Quem são, de onde vieram, para onde vão? Cinco séculos depois do primeiro encontro, os índios brasileiros permanecem sendo um mistério para o homem branco. Não se pode afirmar com certeza de onde vieram, embora a teoria da migração via estreito de Bering continue sendo a mais provável - mesmo tendo perdido a primazia e, principalmente, a exclusividade. Quando teriam chegado à América também é assunto ainda polêmico: 12 mil, 38 mil ou a 53 mil anos atrás? Ninguém sabe ao certo. Sabe-se apenas que aqui estavam.
De qualquer forma, sua simples presença já era um enigma. Quem seriam aqueles homens "nus, pardos, de bons narizes e bons corpos", que negros não eram, nem mouros, nem hindus? Descenderiam de qual das dez tribos de Israel? Ou de qual dos três filhos de Noé? Teriam alma? Em caso afirmativo, como poderiam ter vivido tanto tempo à margem de Deus?
Cristóvão Colombo decidira chamá-los de índios - mas índios os portugueses sabiam que não eram. O que seriam então esses "negros da terra"? Bons selvagens, como sugeriu Pero Vaz de Caminha (e os filósofos Rosseau, Montaigne e Diderot ecoaram), ou antropófagos bestiais, como quiseram outros cronistas? Defini-los de que forma se alguns eram brutais e intratáveis, como os aimorés - que comiam carne humana "por mantimento e não por vingança ou pela antiguidade de seus ódios" -, e outros tão mansos e pacíficos, como os carijós, "o melhor gentio da costa"?

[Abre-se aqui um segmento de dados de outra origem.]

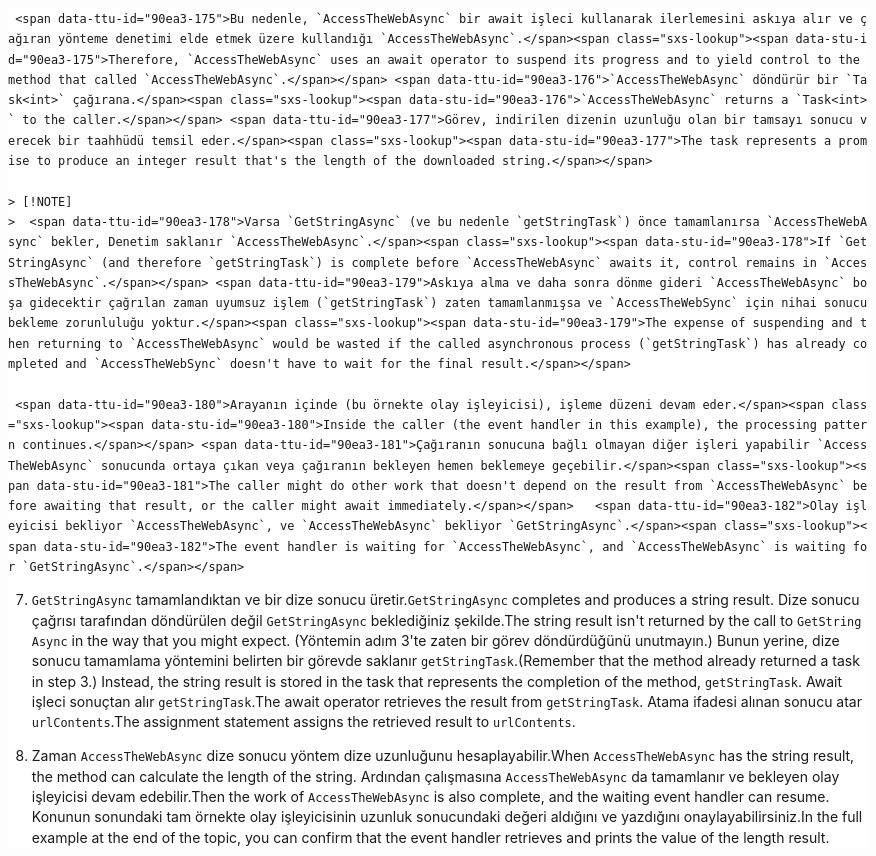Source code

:      <span data-ttu-id="90ea3-175">Bu nedenle, `AccessTheWebAsync` bir await işleci kullanarak ilerlemesini askıya alır ve çağıran yönteme denetimi elde etmek üzere kullandığı `AccessTheWebAsync`.</span><span class="sxs-lookup"><span data-stu-id="90ea3-175">Therefore, `AccessTheWebAsync` uses an await operator to suspend its progress and to yield control to the method that called `AccessTheWebAsync`.</span></span> <span data-ttu-id="90ea3-176">`AccessTheWebAsync` döndürür bir `Task<int>` çağırana.</span><span class="sxs-lookup"><span data-stu-id="90ea3-176">`AccessTheWebAsync` returns a `Task<int>` to the caller.</span></span> <span data-ttu-id="90ea3-177">Görev, indirilen dizenin uzunluğu olan bir tamsayı sonucu verecek bir taahhüdü temsil eder.</span><span class="sxs-lookup"><span data-stu-id="90ea3-177">The task represents a promise to produce an integer result that's the length of the downloaded string.</span></span>  
  
    > [!NOTE]
    >  <span data-ttu-id="90ea3-178">Varsa `GetStringAsync` (ve bu nedenle `getStringTask`) önce tamamlanırsa `AccessTheWebAsync` bekler, Denetim saklanır `AccessTheWebAsync`.</span><span class="sxs-lookup"><span data-stu-id="90ea3-178">If `GetStringAsync` (and therefore `getStringTask`) is complete before `AccessTheWebAsync` awaits it, control remains in `AccessTheWebAsync`.</span></span> <span data-ttu-id="90ea3-179">Askıya alma ve daha sonra dönme gideri `AccessTheWebAsync` boşa gidecektir çağrılan zaman uyumsuz işlem (`getStringTask`) zaten tamamlanmışsa ve `AccessTheWebSync` için nihai sonucu bekleme zorunluluğu yoktur.</span><span class="sxs-lookup"><span data-stu-id="90ea3-179">The expense of suspending and then returning to `AccessTheWebAsync` would be wasted if the called asynchronous process (`getStringTask`) has already completed and `AccessTheWebSync` doesn't have to wait for the final result.</span></span>  
  
     <span data-ttu-id="90ea3-180">Arayanın içinde (bu örnekte olay işleyicisi), işleme düzeni devam eder.</span><span class="sxs-lookup"><span data-stu-id="90ea3-180">Inside the caller (the event handler in this example), the processing pattern continues.</span></span> <span data-ttu-id="90ea3-181">Çağıranın sonucuna bağlı olmayan diğer işleri yapabilir `AccessTheWebAsync` sonucunda ortaya çıkan veya çağıranın bekleyen hemen beklemeye geçebilir.</span><span class="sxs-lookup"><span data-stu-id="90ea3-181">The caller might do other work that doesn't depend on the result from `AccessTheWebAsync` before awaiting that result, or the caller might await immediately.</span></span>   <span data-ttu-id="90ea3-182">Olay işleyicisi bekliyor `AccessTheWebAsync`, ve `AccessTheWebAsync` bekliyor `GetStringAsync`.</span><span class="sxs-lookup"><span data-stu-id="90ea3-182">The event handler is waiting for `AccessTheWebAsync`, and `AccessTheWebAsync` is waiting for `GetStringAsync`.</span></span>  
  
7.  <span data-ttu-id="90ea3-183">`GetStringAsync` tamamlandıktan ve bir dize sonucu üretir.</span><span class="sxs-lookup"><span data-stu-id="90ea3-183">`GetStringAsync` completes and produces a string result.</span></span> <span data-ttu-id="90ea3-184">Dize sonucu çağrısı tarafından döndürülen değil `GetStringAsync` beklediğiniz şekilde.</span><span class="sxs-lookup"><span data-stu-id="90ea3-184">The string result isn't returned by the call to `GetStringAsync` in the way that you might expect.</span></span> <span data-ttu-id="90ea3-185">(Yöntemin adım 3'te zaten bir görev döndürdüğünü unutmayın.) Bunun yerine, dize sonucu tamamlama yöntemini belirten bir görevde saklanır `getStringTask`.</span><span class="sxs-lookup"><span data-stu-id="90ea3-185">(Remember that the method already returned a task in step 3.) Instead, the string result is stored in the task that represents the completion of the method, `getStringTask`.</span></span> <span data-ttu-id="90ea3-186">Await işleci sonuçtan alır `getStringTask`.</span><span class="sxs-lookup"><span data-stu-id="90ea3-186">The await operator retrieves the result from `getStringTask`.</span></span> <span data-ttu-id="90ea3-187">Atama ifadesi alınan sonucu atar `urlContents`.</span><span class="sxs-lookup"><span data-stu-id="90ea3-187">The assignment statement assigns the retrieved result to `urlContents`.</span></span>  
  
8.  <span data-ttu-id="90ea3-188">Zaman `AccessTheWebAsync` dize sonucu yöntem dize uzunluğunu hesaplayabilir.</span><span class="sxs-lookup"><span data-stu-id="90ea3-188">When `AccessTheWebAsync` has the string result, the method can calculate the length of the string.</span></span> <span data-ttu-id="90ea3-189">Ardından çalışmasına `AccessTheWebAsync` da tamamlanır ve bekleyen olay işleyicisi devam edebilir.</span><span class="sxs-lookup"><span data-stu-id="90ea3-189">Then the work of `AccessTheWebAsync` is also complete, and the waiting event handler can resume.</span></span> <span data-ttu-id="90ea3-190">Konunun sonundaki tam örnekte olay işleyicisinin uzunluk sonucundaki değeri aldığını ve yazdığını onaylayabilirsiniz.</span><span class="sxs-lookup"><span data-stu-id="90ea3-190">In the full example at the end of the topic, you can confirm that the event handler retrieves and prints the value of the length result.</span></span>    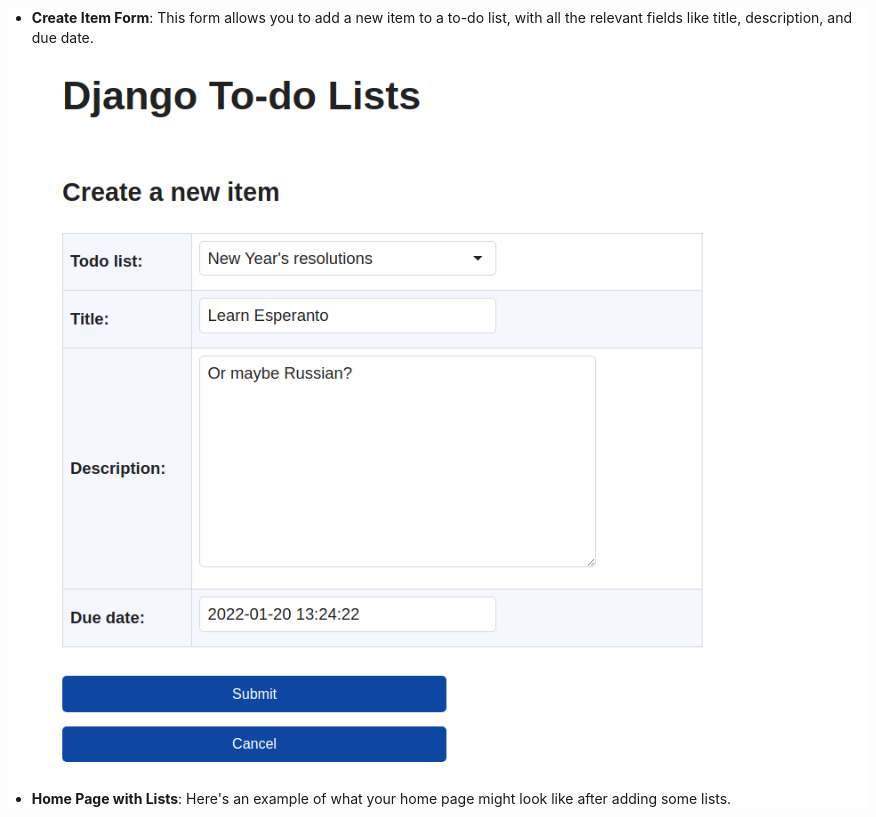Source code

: - **Create Item Form**: This form allows you to add a new item to a to-do list, with all the relevant fields like title, description, and due date.

  ![Create Item Form](img/create_item_form.png)

- **Home Page with Lists**: Here's an example of what your home page might look like after adding some lists.
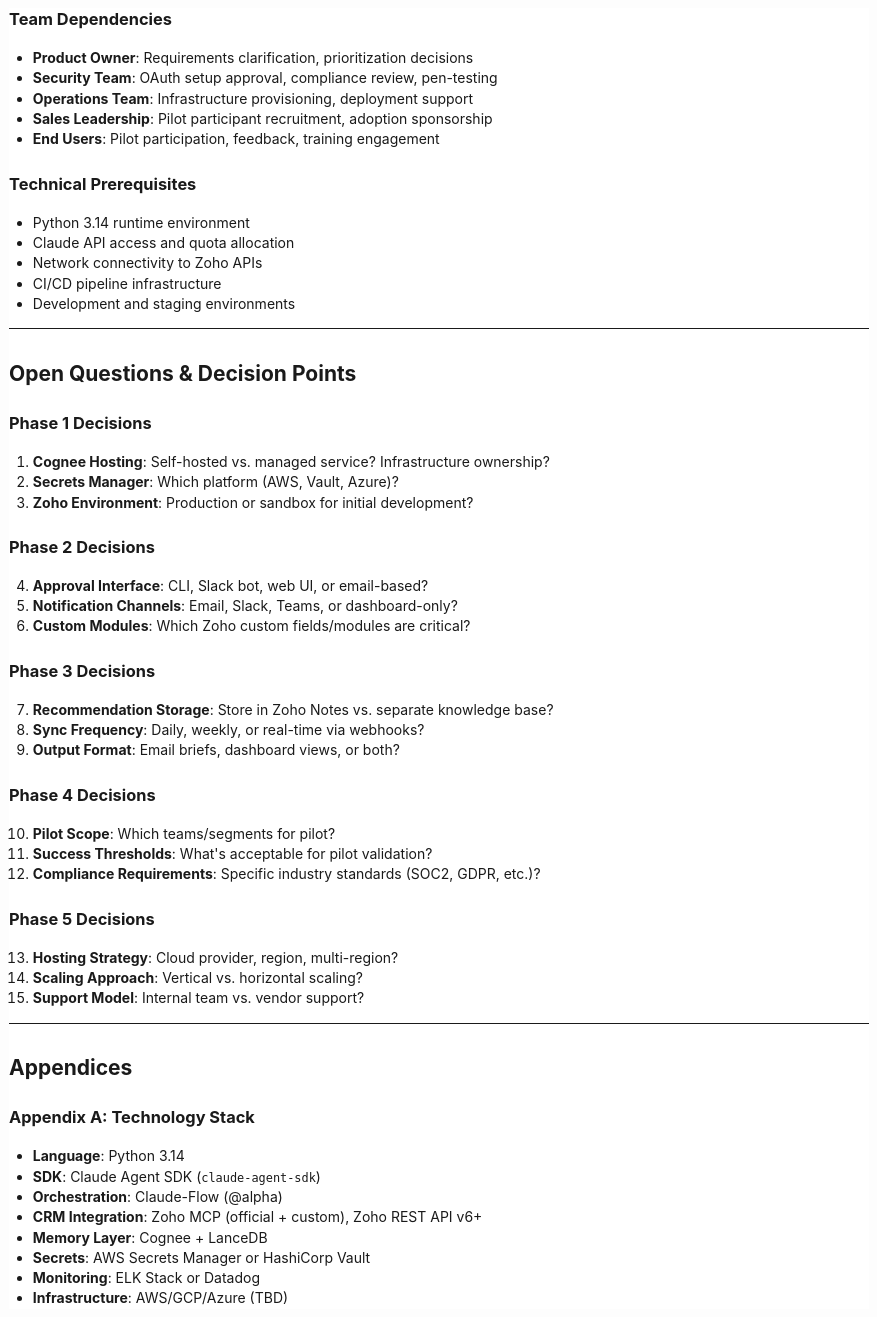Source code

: ### Team Dependencies
- **Product Owner**: Requirements clarification, prioritization decisions
- **Security Team**: OAuth setup approval, compliance review, pen-testing
- **Operations Team**: Infrastructure provisioning, deployment support
- **Sales Leadership**: Pilot participant recruitment, adoption sponsorship
- **End Users**: Pilot participation, feedback, training engagement

### Technical Prerequisites
- Python 3.14 runtime environment
- Claude API access and quota allocation
- Network connectivity to Zoho APIs
- CI/CD pipeline infrastructure
- Development and staging environments

---

## Open Questions & Decision Points

### Phase 1 Decisions
1. **Cognee Hosting**: Self-hosted vs. managed service? Infrastructure ownership?
2. **Secrets Manager**: Which platform (AWS, Vault, Azure)?
3. **Zoho Environment**: Production or sandbox for initial development?

### Phase 2 Decisions
4. **Approval Interface**: CLI, Slack bot, web UI, or email-based?
5. **Notification Channels**: Email, Slack, Teams, or dashboard-only?
6. **Custom Modules**: Which Zoho custom fields/modules are critical?

### Phase 3 Decisions
7. **Recommendation Storage**: Store in Zoho Notes vs. separate knowledge base?
8. **Sync Frequency**: Daily, weekly, or real-time via webhooks?
9. **Output Format**: Email briefs, dashboard views, or both?

### Phase 4 Decisions
10. **Pilot Scope**: Which teams/segments for pilot?
11. **Success Thresholds**: What's acceptable for pilot validation?
12. **Compliance Requirements**: Specific industry standards (SOC2, GDPR, etc.)?

### Phase 5 Decisions
13. **Hosting Strategy**: Cloud provider, region, multi-region?
14. **Scaling Approach**: Vertical vs. horizontal scaling?
15. **Support Model**: Internal team vs. vendor support?

---

## Appendices

### Appendix A: Technology Stack
- **Language**: Python 3.14
- **SDK**: Claude Agent SDK (`claude-agent-sdk`)
- **Orchestration**: Claude-Flow (@alpha)
- **CRM Integration**: Zoho MCP (official + custom), Zoho REST API v6+
- **Memory Layer**: Cognee + LanceDB
- **Secrets**: AWS Secrets Manager or HashiCorp Vault
- **Monitoring**: ELK Stack or Datadog
- **Infrastructure**: AWS/GCP/Azure (TBD)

Passados 500 anos de convivência sempre conflituada, o índio continua sendo pouco mais do que um mito brasileiro. Afinal, são defensores da ecologia, como o caiapó Paulinho Paiakan? São pessimistas incuráveis, que se suicidam por puro desespero, como os guaranis-caiovás, ou empresarios bem-sucedidos, como os caiapós? Podem ser três, como os xetás, ou 23 mil, como os ticunas. Para onde vão? A resposta não depende deles.
A história brasileira não registra um único herói indígena - nem aqueles que ajudaram os portugueses a conquistar a terra, como Tibiriça, que salvou São Paulo; Araribóia, que venceu os franceses, ou Felipe Camarão, que bateu os holandeses. Não há um só atleta ou escritor nativo. Houve um político indígena, o cacique Mário Juruna - mas ele foi abandonado em Brasília. Raoni é um herói - mas não no Brasil. É um herói de Sting, o popstar cheio de boas intenções e má consciência. Raoni se tornou só uma mensagem. Uma imagem tão incongruente quanto a do quadro O Último Tamoio. Nenhum jesuíta jamais chorou a morte do último tamoio, que eram aliados dos franceses e foram traídos pelos padres. Haverá alguém para chorar pelo último ianomâmi?